What you want in this case is
const QPoint &Foo::bar() const
{
return m_bar;
}
Edit based on user comment:
IMHO, this would be better solved by adding a setX to Foo instead of calling a non-const function from a non-const reference returned by an accessor function that should really be const. Overloading the accessor function to remove the const just puts a band-aid over the real problem and just hides the fact that encapsulation is compromised. Adding setX to Foo fixes the encapsulation problem and also plugs the leaking interface you are creating by returning a non-const reference to private data.
For example, if you put foo.bar().setX(100); in many parts of your application and later change the type of QPoint to one that doesn't implement setX or simply rename the function setX to say setPointX you have problems b/c you now have to go around a rename/refactor all of these calls. Creating a setX on Foo makes the code easier to call foo.setX(100) vs foo.bar().setX(100), is const correct, and encapsulates your data. If you changed QPoint to be just 2 x and y coordinates in Foo, nothing outside of your class would have to change b/c you have good encapsulation.
The const on the function tells the compiler that the function doesnt modify any member variables. However, since your returning a reference to the member variable it cant guarantee that any more and thus has the compile error.

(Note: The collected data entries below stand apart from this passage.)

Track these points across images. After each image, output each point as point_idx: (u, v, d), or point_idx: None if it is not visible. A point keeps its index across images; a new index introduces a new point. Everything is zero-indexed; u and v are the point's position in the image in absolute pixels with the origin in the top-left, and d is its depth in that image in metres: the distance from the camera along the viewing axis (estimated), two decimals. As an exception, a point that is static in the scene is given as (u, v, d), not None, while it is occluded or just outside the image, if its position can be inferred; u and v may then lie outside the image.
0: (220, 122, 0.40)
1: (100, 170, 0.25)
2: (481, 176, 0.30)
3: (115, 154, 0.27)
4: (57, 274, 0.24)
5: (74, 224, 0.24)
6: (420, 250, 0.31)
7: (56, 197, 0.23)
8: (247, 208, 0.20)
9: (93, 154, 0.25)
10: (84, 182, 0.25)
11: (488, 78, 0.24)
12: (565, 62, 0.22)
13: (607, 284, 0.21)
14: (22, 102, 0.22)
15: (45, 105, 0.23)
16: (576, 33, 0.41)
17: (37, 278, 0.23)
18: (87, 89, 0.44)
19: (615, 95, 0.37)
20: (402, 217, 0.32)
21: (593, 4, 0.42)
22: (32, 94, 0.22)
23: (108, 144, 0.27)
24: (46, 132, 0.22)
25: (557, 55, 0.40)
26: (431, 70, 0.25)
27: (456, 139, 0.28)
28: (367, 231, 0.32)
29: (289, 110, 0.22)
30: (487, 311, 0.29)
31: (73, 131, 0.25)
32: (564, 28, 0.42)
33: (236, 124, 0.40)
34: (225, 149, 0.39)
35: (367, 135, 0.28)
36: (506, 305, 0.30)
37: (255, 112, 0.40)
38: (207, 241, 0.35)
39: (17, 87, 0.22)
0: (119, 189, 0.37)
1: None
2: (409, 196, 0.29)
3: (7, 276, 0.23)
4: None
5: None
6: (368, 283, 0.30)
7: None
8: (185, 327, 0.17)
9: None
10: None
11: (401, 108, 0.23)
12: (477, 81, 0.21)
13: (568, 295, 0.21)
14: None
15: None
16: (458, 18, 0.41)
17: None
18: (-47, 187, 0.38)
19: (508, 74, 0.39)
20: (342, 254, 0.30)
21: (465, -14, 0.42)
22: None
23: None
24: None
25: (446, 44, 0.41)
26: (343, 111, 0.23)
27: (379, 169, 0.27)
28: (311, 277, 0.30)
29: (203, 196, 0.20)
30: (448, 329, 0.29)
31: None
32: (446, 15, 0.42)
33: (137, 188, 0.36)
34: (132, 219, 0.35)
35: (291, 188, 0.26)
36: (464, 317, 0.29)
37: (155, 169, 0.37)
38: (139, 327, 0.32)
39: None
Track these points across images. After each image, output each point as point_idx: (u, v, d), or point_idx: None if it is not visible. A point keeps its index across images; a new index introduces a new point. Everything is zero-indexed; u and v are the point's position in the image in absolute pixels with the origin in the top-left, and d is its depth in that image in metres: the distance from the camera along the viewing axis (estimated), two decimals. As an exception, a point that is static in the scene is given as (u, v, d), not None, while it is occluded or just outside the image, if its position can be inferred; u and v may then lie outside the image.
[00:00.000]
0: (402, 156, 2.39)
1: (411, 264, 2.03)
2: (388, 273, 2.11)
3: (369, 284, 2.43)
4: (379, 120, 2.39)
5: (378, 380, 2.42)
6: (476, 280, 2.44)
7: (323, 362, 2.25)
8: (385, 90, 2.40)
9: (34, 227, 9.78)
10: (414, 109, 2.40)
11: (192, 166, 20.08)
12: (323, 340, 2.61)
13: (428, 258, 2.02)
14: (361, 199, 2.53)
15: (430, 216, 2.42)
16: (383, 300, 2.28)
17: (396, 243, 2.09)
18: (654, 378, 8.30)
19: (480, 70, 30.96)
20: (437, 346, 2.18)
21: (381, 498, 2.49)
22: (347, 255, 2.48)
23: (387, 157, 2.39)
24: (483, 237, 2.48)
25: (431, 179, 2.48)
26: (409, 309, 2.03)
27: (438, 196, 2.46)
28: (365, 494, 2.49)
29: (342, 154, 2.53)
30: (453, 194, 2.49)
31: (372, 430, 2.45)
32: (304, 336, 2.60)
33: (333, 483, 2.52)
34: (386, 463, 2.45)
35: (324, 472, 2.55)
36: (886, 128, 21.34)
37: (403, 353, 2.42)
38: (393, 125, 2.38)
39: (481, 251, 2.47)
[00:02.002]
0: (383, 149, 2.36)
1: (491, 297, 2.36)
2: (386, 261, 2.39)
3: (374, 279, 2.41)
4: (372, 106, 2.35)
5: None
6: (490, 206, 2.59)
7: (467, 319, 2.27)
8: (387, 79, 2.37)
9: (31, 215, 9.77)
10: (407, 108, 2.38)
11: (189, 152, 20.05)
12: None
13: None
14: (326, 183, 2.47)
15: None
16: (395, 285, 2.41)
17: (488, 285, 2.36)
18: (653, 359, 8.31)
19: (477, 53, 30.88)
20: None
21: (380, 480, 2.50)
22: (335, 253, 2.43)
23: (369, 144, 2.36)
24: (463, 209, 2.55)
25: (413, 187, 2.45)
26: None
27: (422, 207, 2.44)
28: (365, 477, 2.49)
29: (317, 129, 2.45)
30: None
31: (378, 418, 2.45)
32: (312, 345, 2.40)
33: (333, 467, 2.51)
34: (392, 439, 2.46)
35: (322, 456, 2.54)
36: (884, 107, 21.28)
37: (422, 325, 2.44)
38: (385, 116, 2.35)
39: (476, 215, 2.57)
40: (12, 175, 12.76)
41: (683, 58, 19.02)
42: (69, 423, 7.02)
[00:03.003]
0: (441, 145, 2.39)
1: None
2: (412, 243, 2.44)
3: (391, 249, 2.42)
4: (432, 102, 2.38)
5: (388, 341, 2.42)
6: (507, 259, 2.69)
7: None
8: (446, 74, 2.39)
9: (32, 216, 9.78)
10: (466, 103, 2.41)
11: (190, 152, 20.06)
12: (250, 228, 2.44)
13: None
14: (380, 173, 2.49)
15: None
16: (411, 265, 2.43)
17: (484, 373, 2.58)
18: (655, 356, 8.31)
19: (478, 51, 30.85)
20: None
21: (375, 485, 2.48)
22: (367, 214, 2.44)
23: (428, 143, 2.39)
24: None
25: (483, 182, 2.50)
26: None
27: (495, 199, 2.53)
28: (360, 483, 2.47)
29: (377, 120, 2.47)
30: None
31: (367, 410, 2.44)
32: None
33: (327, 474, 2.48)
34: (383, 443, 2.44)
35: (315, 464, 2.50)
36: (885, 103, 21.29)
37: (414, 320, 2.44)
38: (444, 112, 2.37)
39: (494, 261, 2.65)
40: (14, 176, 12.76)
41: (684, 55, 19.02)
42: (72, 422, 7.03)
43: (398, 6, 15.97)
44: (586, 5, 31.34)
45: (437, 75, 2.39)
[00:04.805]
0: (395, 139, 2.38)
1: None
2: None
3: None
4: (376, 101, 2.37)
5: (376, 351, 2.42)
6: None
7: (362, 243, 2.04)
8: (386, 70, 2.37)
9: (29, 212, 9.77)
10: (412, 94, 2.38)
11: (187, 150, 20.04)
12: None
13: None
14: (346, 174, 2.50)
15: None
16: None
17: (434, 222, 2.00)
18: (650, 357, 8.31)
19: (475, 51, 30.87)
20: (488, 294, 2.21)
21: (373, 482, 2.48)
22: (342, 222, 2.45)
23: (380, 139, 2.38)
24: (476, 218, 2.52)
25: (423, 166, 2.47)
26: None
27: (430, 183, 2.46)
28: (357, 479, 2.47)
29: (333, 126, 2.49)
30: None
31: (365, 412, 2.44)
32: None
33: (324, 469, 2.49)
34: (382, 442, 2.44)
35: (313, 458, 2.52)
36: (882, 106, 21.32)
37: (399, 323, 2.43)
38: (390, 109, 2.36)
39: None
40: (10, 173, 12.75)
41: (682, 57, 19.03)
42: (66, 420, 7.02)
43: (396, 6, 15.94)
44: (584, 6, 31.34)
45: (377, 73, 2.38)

The compiler is not expecting your member variable to be const but the return from the function to be const. Remove the const from the function def.
either use
const QPoint& Foo::bar() const {
return m_bar;
}
or
QPoint& Foo::bar() {
return m_bar;
}
I guess you could also declare m_bar as:
mutable QPoint m_bar;
EDIT: mutable defense
#tstenner:
mutable has its place. It is not 'evil' definitely no more so than void* or casting. Assume something like the following:
class foo {
SomeType bar;
public:
foo() : bar() { }
const SomeType& bar() const { return a; }
};
In this case, bar is ALWAYS constructed, even if bar() is never called. This may be fine, but if SomeType has a costly constructor, it can be preferable to allow lazy instantiation of bar.
Consider:
class foo2 {
mutable SomeType* bar;
mutable bool cached;
public:
foo2() : bar(0), cached(false) { }
const SomeType& bar() const {
if( ! cached ) {
cached = true;
bar = new SomeType();
}
return *bar;
}
};
This allows foo2 to mimic a non-lazy instantiated class, while being lazily instantiated. Granted, the mutability of foo2 has implications for thread safety, but these can be overcome with locking if needed.
If it allowed you to return a reference to the variable, then you could modify a const instance of Foo class. Consider such code:
void baz(const Foo &foo)
{
QPoint &ref = foo.bar(); //if it was allowed...
ref = 5; // ...you could have modified a const object foo!
}
Therefore compiler prevents you from doing that.
You should either declare your method returning const QPoint& or to revise your understanding of what really const is for.
Someone may advise you to use mutable. Don't. mutable keyword is to allow implementation of the class to modify internal member variables of const objects (for example, for memoization purposes), rather than to expose non-const variable (!) to external code.